But when she reached the next hill, with its far shining outlook, there was no Milt and no Teal bug on the road ahead.
CHAPTER XI
SAGEBRUSH TOURISTS OF THE GREAT HIGHWAY
She had rested for two days in Miles City; had seen the horse-market, with horse-wranglers in chaps; had taken dinner with army people at Fort Keogh, once the bulwark against the Sioux, now nodding over the dry grass on its parade ground.
By the Yellowstone River, past the Crow reservation, Claire had driven on through the Real West, along the Great Highway. The Red Trail and the Yellowstone Trail had joined now and she was one of the new Canterbury Pilgrims. Even Mr. Boltwood caught the trick of looking for licenses, and cried, "There's a Connecticut car!"

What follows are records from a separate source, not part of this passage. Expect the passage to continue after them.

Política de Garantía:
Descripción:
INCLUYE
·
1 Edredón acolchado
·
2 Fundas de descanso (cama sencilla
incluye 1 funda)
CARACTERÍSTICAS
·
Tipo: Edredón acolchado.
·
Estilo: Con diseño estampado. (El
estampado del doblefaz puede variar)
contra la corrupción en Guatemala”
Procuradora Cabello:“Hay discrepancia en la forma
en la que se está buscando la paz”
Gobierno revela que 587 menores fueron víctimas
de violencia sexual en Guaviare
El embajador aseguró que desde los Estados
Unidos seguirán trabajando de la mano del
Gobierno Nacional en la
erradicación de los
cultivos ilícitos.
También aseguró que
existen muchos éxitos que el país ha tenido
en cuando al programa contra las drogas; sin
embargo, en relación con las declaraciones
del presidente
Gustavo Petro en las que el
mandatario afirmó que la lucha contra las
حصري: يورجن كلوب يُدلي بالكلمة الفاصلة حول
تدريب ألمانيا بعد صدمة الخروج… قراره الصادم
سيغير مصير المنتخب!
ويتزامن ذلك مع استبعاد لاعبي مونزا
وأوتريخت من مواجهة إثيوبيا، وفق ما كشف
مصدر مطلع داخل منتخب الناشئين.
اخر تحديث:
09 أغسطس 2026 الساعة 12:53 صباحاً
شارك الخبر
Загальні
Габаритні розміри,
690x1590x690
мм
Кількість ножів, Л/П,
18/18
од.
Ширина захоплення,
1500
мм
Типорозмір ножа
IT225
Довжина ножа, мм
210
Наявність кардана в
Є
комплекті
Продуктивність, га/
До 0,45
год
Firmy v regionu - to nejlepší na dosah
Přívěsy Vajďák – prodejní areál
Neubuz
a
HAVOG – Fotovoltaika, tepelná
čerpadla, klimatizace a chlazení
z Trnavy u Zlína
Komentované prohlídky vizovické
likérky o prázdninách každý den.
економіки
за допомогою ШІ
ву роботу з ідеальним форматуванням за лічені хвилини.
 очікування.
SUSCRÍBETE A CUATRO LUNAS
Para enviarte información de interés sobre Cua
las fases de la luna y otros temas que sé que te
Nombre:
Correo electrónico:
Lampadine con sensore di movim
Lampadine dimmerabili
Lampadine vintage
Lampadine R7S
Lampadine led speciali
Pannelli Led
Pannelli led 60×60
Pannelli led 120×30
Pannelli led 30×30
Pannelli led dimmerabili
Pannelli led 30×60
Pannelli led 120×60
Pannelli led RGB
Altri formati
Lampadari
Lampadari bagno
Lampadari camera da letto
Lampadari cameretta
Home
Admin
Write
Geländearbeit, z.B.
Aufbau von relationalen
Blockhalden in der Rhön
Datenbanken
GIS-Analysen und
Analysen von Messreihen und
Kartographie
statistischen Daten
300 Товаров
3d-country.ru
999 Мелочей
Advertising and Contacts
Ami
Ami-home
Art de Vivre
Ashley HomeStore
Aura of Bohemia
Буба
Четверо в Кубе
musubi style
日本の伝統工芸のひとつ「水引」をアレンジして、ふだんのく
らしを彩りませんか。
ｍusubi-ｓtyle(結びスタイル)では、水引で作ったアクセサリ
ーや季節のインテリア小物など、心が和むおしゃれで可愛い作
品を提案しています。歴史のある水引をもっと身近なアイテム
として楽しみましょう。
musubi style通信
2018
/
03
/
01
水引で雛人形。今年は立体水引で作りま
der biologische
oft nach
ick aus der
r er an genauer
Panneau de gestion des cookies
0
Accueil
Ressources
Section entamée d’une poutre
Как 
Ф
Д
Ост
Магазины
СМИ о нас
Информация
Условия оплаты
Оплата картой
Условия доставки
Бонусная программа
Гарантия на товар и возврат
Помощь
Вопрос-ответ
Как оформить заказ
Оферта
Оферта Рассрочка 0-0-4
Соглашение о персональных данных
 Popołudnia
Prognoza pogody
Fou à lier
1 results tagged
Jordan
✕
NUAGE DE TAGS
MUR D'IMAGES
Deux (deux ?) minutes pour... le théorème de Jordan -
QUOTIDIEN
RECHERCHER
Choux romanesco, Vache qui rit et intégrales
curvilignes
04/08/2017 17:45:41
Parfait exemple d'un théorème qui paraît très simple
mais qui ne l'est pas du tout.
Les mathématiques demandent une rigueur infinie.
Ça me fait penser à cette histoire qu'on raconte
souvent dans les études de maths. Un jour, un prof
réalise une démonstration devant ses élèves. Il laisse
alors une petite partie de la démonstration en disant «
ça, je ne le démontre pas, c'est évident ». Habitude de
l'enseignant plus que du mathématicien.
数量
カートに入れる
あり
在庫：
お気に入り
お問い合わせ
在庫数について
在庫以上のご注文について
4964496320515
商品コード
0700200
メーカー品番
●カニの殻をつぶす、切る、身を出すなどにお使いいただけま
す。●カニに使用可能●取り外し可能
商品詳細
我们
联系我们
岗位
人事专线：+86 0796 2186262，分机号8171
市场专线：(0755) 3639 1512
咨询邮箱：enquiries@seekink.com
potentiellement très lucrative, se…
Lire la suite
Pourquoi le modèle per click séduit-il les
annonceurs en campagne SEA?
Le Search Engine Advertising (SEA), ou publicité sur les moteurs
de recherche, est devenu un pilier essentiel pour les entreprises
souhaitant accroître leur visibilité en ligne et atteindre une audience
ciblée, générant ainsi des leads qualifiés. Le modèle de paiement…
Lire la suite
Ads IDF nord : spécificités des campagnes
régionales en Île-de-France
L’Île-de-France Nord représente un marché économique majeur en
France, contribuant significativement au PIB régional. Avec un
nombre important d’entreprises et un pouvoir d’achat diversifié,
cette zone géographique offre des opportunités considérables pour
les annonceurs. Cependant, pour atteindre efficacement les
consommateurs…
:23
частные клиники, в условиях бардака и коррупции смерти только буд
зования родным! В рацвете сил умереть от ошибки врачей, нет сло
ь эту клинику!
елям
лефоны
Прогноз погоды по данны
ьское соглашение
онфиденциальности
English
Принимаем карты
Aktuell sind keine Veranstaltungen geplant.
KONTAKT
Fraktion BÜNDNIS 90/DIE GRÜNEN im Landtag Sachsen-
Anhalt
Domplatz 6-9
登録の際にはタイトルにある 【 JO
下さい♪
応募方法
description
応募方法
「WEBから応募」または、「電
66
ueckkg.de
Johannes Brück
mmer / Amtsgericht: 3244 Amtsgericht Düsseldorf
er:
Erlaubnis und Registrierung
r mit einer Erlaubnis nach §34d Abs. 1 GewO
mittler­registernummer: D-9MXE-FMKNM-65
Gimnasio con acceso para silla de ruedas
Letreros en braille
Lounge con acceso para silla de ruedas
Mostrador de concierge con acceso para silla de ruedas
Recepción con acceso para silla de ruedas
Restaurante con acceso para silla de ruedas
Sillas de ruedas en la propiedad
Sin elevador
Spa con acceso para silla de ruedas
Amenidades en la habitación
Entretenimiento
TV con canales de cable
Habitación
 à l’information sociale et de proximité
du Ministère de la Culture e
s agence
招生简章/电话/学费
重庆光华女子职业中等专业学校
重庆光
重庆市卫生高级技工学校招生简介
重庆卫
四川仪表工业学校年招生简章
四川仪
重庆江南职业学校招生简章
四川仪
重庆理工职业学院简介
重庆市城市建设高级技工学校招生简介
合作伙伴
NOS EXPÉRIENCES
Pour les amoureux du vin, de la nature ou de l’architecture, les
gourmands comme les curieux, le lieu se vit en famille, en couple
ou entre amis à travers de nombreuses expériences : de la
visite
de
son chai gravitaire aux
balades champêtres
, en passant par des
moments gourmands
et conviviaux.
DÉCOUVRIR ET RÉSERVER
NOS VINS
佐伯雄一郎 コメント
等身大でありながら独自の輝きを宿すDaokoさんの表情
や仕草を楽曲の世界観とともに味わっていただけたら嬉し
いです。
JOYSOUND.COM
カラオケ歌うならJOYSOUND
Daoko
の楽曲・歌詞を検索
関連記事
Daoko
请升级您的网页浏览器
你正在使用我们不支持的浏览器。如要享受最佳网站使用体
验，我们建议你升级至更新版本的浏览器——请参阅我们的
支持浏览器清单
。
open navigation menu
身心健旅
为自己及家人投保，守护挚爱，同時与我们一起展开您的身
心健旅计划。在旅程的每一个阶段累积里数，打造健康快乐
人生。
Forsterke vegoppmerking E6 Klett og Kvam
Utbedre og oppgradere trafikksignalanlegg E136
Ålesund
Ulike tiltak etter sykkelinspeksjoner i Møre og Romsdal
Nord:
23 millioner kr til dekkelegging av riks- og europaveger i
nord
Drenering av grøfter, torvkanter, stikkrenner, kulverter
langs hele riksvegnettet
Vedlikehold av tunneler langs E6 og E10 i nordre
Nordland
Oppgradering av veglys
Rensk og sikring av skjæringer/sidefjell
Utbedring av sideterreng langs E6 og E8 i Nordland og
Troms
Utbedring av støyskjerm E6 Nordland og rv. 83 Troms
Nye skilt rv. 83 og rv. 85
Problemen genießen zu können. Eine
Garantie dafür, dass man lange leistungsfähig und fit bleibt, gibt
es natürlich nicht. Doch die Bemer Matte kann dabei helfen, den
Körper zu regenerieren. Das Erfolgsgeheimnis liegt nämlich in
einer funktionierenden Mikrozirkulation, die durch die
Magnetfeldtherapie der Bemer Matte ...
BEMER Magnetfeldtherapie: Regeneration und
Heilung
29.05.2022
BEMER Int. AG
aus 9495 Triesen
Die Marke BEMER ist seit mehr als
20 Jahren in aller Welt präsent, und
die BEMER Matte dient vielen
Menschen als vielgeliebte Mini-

To the Easterner, a drive from New York to Cape Cod, over asphalt, is viewed as heroic, but here were cars that had casually started on thousand-mile vacations. She kept pace not only with large cars touring from St. Louis or Detroit to Glacier Park and Yellowstone, but also she found herself companionable with families of workmen, headed for a new town and a new job, and driving because a flivver, bought second-hand and soon to be sold again, was cheaper than trains.
"Sagebrush Tourists" these camping adventurers were called. Claire became used to small cars, with curtain-lights broken, bearing wash-boilers or refrigerators on the back, pasteboard suitcases lashed by rope to the running-board, frying pans and canvas water bottles dangling from top-rods. And once baby's personal laundry was seen flapping on a line across a tonneau!
In each car was what looked like the crowd at a large farm-auction—grandfather, father, mother, a couple of sons and two or three daughters, at least one baby in the arms of each grown-up, all jammed into two seats already filled with trunks and baby-carriages. And they were happy—incredibly happier than the smart people being conveyed in a bored way behind chauffeurs.
The Sagebrush Tourists made camp; covered the hood with a quilt from which the cotton was oozing; brought out the wash-boiler, did a washing, had dinner, sang about the fire; granther and the youngest baby gamboling together, while the limousinvalids, insulated from life by plate glass, preserved by their steady forty an hour from the commonness of seeing anything along the road, looked out at the campers for a second, sniffed, rolled on, wearily wondering whether they would find a good hotel that night—and why the deuce they hadn't come by train.